TASK DETAILS
The answer should contain every entry below, copied exactly.
[RECORDS SUPPLIED — start]
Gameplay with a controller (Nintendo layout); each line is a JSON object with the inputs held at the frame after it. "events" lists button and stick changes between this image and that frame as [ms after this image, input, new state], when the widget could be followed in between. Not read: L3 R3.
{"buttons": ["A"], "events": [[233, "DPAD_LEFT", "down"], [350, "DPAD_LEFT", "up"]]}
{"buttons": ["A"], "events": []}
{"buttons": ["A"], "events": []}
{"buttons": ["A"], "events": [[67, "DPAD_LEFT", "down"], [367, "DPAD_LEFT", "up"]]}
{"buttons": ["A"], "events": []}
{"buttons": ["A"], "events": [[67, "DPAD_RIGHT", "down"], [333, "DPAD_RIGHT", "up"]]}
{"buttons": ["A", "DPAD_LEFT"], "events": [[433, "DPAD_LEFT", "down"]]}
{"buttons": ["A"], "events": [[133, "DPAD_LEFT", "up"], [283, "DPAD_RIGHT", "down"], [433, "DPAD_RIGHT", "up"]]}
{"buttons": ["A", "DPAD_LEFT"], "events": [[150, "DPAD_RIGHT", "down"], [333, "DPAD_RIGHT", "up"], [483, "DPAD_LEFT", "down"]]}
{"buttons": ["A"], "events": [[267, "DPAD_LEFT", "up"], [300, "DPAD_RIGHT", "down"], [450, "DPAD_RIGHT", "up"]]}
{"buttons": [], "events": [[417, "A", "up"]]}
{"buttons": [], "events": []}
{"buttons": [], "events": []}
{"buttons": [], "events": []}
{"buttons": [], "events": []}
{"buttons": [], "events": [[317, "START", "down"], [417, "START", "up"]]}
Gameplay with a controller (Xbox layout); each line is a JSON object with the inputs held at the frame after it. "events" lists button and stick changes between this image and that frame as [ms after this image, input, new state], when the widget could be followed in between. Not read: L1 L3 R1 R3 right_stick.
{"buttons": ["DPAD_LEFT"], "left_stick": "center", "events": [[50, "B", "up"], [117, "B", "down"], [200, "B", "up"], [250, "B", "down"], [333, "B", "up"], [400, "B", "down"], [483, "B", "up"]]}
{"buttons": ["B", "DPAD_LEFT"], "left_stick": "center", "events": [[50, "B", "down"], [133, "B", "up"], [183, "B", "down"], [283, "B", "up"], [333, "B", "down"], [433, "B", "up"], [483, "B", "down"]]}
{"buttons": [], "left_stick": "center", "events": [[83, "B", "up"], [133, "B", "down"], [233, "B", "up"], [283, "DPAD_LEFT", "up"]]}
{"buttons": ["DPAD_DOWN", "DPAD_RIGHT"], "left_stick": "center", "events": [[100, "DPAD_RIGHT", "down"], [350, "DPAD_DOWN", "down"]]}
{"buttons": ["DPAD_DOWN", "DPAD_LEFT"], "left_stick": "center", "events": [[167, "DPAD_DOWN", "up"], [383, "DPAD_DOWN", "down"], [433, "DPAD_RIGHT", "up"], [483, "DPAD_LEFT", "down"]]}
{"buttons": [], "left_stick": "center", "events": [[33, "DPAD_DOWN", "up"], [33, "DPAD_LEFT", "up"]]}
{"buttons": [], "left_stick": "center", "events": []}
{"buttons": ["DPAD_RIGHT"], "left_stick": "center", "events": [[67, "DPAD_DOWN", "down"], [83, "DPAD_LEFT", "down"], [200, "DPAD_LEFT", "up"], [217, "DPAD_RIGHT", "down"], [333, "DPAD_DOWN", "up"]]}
[RECORDS SUPPLIED — finish]
ANSWER BOX
Gameplay with a controller (Nintendo layout); each line is a JSON object with the inputs held at the frame after it. "events" lists button and stick changes between this image and that frame as [ms after this image, input, new state], when the widget could be followed in between. Not read: L3 R3.
{"buttons": ["A"], "events": [[233, "DPAD_LEFT", "down"], [350, "DPAD_LEFT", "up"]]}
{"buttons": ["A"], "events": []}
{"buttons": ["A"], "events": []}
{"buttons": ["A"], "events": [[67, "DPAD_LEFT", "down"], [367, "DPAD_LEFT", "up"]]}
{"buttons": ["A"], "events": []}
{"buttons": ["A"], "events": [[67, "DPAD_RIGHT", "down"], [333, "DPAD_RIGHT", "up"]]}
{"buttons": ["A", "DPAD_LEFT"], "events": [[433, "DPAD_LEFT", "down"]]}
{"buttons": ["A"], "events": [[133, "DPAD_LEFT", "up"], [283, "DPAD_RIGHT", "down"], [433, "DPAD_RIGHT", "up"]]}
{"buttons": ["A", "DPAD_LEFT"], "events": [[150, "DPAD_RIGHT", "down"], [333, "DPAD_RIGHT", "up"], [483, "DPAD_LEFT", "down"]]}
{"buttons": ["A"], "events": [[267, "DPAD_LEFT", "up"], [300, "DPAD_RIGHT", "down"], [450, "DPAD_RIGHT", "up"]]}
{"buttons": [], "events": [[417, "A", "up"]]}
{"buttons": [], "events": []}
{"buttons": [], "events": []}
{"buttons": [], "events": []}
{"buttons": [], "events": []}
{"buttons": [], "events": [[317, "START", "down"], [417, "START", "up"]]}
Gameplay with a controller (Xbox layout); each line is a JSON object with the inputs held at the frame after it. "events" lists button and stick changes between this image and that frame as [ms after this image, input, new state], when the widget could be followed in between. Not read: L1 L3 R1 R3 right_stick.
{"buttons": ["DPAD_LEFT"], "left_stick": "center", "events": [[50, "B", "up"], [117, "B", "down"], [200, "B", "up"], [250, "B", "down"], [333, "B", "up"], [400, "B", "down"], [483, "B", "up"]]}
{"buttons": ["B", "DPAD_LEFT"], "left_stick": "center", "events": [[50, "B", "down"], [133, "B", "up"], [183, "B", "down"], [283, "B", "up"], [333, "B", "down"], [433, "B", "up"], [483, "B", "down"]]}
{"buttons": [], "left_stick": "center", "events": [[83, "B", "up"], [133, "B", "down"], [233, "B", "up"], [283, "DPAD_LEFT", "up"]]}
{"buttons": ["DPAD_DOWN", "DPAD_RIGHT"], "left_stick": "center", "events": [[100, "DPAD_RIGHT", "down"], [350, "DPAD_DOWN", "down"]]}
{"buttons": ["DPAD_DOWN", "DPAD_LEFT"], "left_stick": "center", "events": [[167, "DPAD_DOWN", "up"], [383, "DPAD_DOWN", "down"], [433, "DPAD_RIGHT", "up"], [483, "DPAD_LEFT", "down"]]}
{"buttons": [], "left_stick": "center", "events": [[33, "DPAD_DOWN", "up"], [33, "DPAD_LEFT", "up"]]}
{"buttons": [], "left_stick": "center", "events": []}
{"buttons": ["DPAD_RIGHT"], "left_stick": "center", "events": [[67, "DPAD_DOWN", "down"], [83, "DPAD_LEFT", "down"], [200, "DPAD_LEFT", "up"], [217, "DPAD_RIGHT", "down"], [333, "DPAD_DOWN", "up"]]}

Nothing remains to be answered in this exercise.